- ACTIVITIES:
**1)** List each driver method that the Botasaurus Driver page gives under "Visiting URLs:".
**2)** Return the passage of the Botasaurus Driver page from "Compared to Selenium" up to and including "driver.prompt()", without any changes.

- TEXT SECTION:
It is really humane; it looks and works exactly like a real browser, allowing it to access any website.
Compared to Selenium and Playwright, it is super fast to launch and use.
The API is designed by and for web scrapers, and you will love it.

Installation

pip install botasaurus-driver

Bypassing Bot Detection: Code Example

from botasaurus_driver import Driver

driver = Driver()
driver.google_get("https://nopecha.com/demo/cloudflare", bypass_cloudflare=True)
driver.prompt()

Cloudflare JS with Captcha Challenge Demo

API

Botasaurus Driver provides several handy methods for web automation tasks such as:

Visiting URLs:

driver.get("https://www.example.com")
driver.google_get("https://www.example.com")  # Use Google as the referer [Recommended]
driver.get_via("https://www.example.com", referer="https://duckduckgo.com/")  # Use custom referer
driver.get_via_this_page("https://www.example.com")  # Use current page as referer

Finding elements:

from botasaurus.browser import Wait
search_results = driver.select(".search-results", wait=Wait.SHORT)  # Wait for up to 4 seconds for the element to be present, return None if not found
all_links = driver.select_all("a")  # Get all elements matching the selector
search_results = driver.wait_for_element(".search-results", wait=Wait.LONG)  # Wait for up to 8 seconds for the element to be present, raise exception if not found
hello_mom = driver.get_element_with_exact_text("Hello Mom", wait=Wait.VERY_LONG)  # Wait for up to 16 seconds for an element having the exact text "Hello Mom"

- DATA SHOWN:

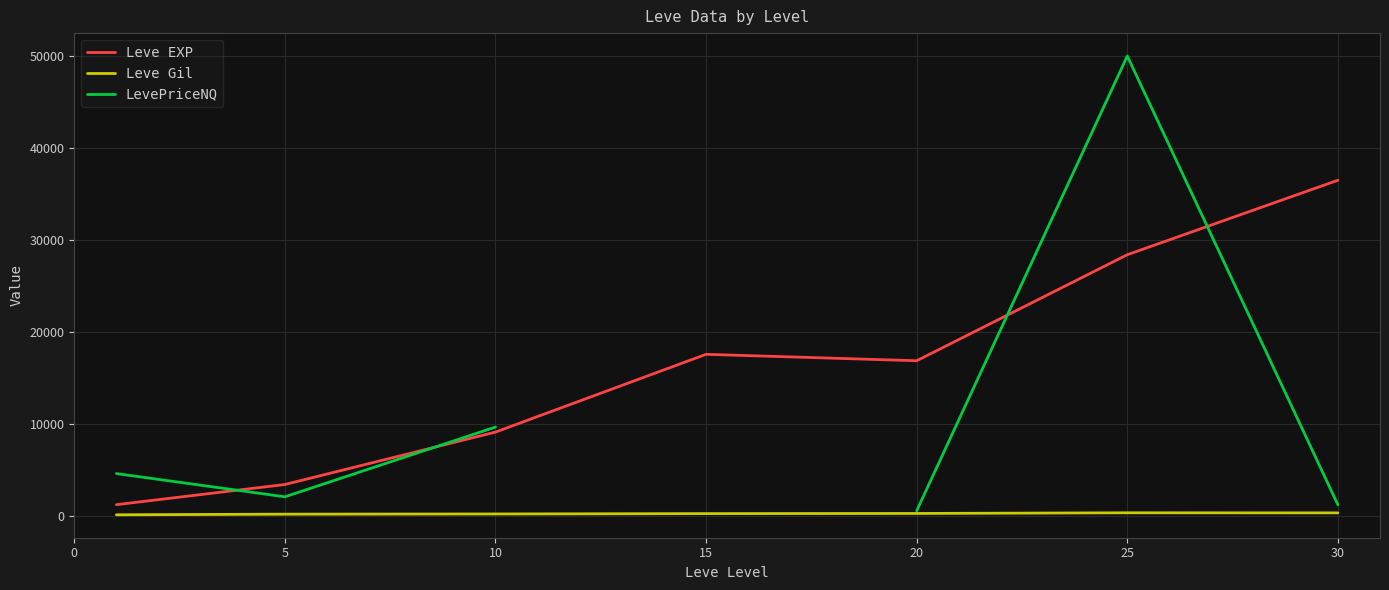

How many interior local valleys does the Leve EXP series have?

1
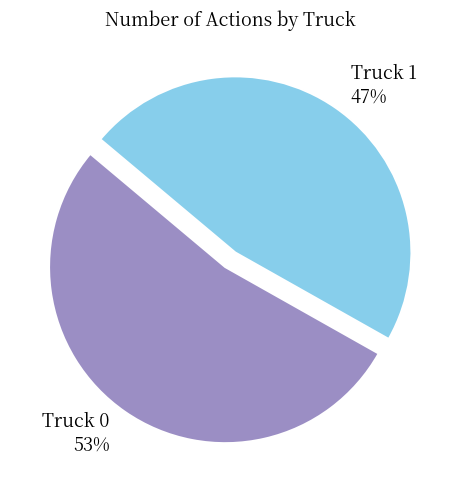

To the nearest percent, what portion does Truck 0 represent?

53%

- RESPONSES TO THE TASKS:
**1)**
driver.get
driver.google_get
driver.get_via
driver.get_via_this_page

**2)**
Compared to Selenium and Playwright, it is super fast to launch and use.
The API is designed by and for web scrapers, and you will love it.

Installation

pip install botasaurus-driver

Bypassing Bot Detection: Code Example

from botasaurus_driver import Driver

driver = Driver()
driver.google_get("https://nopecha.com/demo/cloudflare", bypass_cloudflare=True)
driver.prompt()